The grand juries also were questioning - and ultimately indicting - some of the candidates who received huge sums of money from developers and paid it to campaign firms that relied heavily on computerized mailings and misrepresentations of opponents' campaign statements bordering on "dirty tricks."
"The average candidate will do anything to win an election," said Arnold Forde, one of the most successful campaign managers in the county.
A majority of those indicted were Democrats. Such goings-on led Frank Mesple, a lobbyist who was a principal aide in the state-wide administration of Gov. Edmund G. (Pat) Brown, to crack, "You guys are indicting Democrats as fast as we can elect them."
A number of Republicans also bit the dust, including Rep. Andrew Hinshaw, who with support from the Nixon White House defeated Schmitz in the 1972 congressional primary.
Schmitz provided Hinshaw with the political ammunition in the form of a quip that he "didn't mind Richard Nixon going to Red China, but just didn't want him coming back."
However, the troops for working the precincts came from the office of Hinshaw, who was then the county assessor. Nine aides were indicted or convicted after the election, and Hinshaw himself ultimately was convicted of bribery and defeated by the voters in 1976.
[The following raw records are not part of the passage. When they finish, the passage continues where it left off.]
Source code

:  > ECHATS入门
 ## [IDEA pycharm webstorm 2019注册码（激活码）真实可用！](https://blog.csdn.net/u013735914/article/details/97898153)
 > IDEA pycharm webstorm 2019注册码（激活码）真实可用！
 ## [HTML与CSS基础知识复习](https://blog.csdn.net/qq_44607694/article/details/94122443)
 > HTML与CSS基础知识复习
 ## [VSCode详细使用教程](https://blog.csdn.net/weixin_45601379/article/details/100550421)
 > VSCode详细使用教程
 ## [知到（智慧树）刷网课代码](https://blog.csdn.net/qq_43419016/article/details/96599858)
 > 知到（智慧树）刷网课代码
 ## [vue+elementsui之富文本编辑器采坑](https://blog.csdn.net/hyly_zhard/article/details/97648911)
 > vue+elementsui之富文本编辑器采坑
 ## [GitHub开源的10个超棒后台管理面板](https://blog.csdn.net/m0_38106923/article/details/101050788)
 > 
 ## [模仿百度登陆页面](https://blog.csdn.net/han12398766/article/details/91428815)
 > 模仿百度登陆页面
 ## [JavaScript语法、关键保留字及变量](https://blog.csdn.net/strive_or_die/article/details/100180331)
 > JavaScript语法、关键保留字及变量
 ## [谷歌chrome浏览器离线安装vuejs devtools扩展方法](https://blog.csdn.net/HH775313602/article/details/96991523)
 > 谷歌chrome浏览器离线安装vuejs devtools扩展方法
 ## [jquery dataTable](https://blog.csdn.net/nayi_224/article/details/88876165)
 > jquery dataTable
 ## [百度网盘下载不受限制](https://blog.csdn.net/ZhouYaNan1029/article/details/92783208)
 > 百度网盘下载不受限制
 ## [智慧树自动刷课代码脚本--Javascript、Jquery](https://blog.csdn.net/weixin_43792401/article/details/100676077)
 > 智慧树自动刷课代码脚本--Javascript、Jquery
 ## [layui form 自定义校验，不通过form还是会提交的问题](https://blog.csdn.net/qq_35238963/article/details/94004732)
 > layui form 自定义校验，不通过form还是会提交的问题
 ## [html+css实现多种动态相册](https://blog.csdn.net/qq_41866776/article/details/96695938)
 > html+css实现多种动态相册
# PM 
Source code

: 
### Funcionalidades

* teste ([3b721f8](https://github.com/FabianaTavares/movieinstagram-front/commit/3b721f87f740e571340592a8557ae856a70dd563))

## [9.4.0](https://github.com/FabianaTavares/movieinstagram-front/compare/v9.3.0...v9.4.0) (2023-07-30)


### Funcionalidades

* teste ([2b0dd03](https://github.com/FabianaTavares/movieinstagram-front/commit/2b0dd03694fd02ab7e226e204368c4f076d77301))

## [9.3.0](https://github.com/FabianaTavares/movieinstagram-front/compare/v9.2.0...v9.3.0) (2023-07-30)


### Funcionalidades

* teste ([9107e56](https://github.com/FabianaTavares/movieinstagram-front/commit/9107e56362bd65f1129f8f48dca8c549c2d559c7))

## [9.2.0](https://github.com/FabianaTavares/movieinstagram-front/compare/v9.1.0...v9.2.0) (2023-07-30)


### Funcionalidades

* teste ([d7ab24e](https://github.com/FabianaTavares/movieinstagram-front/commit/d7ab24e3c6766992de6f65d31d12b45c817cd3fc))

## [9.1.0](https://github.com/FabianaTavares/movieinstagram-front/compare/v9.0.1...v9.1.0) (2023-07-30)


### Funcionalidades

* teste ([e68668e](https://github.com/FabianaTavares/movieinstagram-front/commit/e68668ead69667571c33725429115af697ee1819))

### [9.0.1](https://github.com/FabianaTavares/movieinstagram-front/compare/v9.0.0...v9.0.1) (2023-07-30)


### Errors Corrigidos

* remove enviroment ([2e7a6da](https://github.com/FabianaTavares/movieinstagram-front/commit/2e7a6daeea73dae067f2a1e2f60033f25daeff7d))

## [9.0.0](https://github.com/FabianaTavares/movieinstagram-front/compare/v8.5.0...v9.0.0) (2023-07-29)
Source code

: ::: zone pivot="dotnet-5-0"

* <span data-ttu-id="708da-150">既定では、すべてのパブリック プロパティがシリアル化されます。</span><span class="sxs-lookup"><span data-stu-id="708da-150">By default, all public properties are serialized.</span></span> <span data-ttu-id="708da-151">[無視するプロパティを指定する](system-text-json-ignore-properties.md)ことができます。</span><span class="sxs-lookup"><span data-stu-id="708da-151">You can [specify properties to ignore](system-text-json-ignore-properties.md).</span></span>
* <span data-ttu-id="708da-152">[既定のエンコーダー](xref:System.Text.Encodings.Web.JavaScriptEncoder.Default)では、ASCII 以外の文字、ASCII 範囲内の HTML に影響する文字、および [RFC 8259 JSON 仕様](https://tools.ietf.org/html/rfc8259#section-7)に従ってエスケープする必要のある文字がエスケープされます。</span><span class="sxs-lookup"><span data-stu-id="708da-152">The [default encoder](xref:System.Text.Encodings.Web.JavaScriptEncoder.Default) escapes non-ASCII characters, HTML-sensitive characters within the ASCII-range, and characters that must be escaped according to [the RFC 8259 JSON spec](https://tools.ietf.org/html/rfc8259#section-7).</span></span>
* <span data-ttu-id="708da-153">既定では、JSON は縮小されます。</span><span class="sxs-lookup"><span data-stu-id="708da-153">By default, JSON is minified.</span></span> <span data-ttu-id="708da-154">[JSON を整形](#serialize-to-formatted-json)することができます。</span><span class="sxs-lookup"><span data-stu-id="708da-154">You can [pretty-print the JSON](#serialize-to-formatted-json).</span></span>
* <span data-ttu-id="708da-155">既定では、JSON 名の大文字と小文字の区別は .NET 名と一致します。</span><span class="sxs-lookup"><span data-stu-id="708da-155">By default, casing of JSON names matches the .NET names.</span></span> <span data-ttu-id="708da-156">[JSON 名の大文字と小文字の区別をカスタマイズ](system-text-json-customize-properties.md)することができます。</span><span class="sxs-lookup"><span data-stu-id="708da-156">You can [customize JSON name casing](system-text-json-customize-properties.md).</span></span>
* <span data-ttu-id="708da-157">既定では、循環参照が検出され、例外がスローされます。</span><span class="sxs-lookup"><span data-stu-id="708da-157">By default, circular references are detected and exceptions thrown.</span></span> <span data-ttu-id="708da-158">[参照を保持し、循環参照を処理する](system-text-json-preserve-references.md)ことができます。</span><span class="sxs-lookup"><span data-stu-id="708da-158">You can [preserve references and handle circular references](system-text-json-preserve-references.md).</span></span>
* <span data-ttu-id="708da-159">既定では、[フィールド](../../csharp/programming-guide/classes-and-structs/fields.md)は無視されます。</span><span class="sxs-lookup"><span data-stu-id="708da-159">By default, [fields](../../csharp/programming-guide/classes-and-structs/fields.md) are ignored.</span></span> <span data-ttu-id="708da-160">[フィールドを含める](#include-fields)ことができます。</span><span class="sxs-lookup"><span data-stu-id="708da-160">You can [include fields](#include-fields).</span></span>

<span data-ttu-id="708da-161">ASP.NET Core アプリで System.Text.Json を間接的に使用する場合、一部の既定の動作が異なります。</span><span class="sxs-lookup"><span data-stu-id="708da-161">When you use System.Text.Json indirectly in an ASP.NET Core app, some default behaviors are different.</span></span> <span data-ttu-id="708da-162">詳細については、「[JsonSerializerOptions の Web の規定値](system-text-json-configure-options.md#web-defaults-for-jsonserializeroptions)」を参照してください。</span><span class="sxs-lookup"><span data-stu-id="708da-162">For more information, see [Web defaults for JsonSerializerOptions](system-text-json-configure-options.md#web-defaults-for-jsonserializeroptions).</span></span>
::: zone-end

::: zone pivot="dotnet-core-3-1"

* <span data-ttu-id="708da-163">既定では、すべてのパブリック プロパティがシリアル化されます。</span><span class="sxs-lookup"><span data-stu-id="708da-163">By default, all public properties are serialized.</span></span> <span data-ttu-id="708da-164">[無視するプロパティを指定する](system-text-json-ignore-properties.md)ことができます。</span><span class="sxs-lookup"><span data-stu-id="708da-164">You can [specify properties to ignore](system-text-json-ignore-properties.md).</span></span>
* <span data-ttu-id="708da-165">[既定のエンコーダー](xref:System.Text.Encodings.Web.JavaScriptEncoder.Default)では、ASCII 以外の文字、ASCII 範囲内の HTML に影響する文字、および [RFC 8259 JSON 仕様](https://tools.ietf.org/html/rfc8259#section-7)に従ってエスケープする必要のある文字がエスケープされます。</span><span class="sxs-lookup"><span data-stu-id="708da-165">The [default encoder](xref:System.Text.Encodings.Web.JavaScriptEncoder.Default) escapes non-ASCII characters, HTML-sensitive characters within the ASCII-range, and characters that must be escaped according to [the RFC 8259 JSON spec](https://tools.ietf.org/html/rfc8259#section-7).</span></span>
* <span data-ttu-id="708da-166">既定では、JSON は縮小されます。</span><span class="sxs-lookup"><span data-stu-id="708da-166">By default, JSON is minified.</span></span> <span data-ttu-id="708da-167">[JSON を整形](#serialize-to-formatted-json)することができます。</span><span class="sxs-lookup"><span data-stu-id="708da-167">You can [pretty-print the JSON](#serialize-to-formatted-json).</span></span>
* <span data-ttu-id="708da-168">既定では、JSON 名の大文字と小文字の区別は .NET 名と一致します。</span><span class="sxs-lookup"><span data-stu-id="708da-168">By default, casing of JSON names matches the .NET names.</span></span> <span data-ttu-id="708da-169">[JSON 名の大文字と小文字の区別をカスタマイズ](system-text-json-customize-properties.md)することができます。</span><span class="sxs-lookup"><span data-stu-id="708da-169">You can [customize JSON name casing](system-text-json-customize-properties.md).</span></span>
Orange County today remains a Republican county, but with a Democratic core. The central area of Santa Ana, Garden Grove and Buena Vista has a Democratic representative in Congress and three Democratic state legislators.
Otherwise, the county hasn't changed its conservative outlook as much as some people like to think. Its other two congressmen, Charles Wiggins and Bob Badham, are conservative Republicans. The GOP holds a 4-to-2 edge among state legislators in these districts, and five of the legislators are conservatives.
And Schmitz, who has won eight elections and lost two in the county, is running for a soon-to-be vacated state Senate seat in a race where conservatism is taken for granted.
Even so, the candidates in this race are talking not about the John Birch Society or "welfare chiselers" but about who will do the best job representing the county in Sacramento.
While the county may still be the most conservative in the state, as Schmitz contends, the old fire-in-the-belly passions that stirred the "new right" seem to have been lost among the vanquished orchards.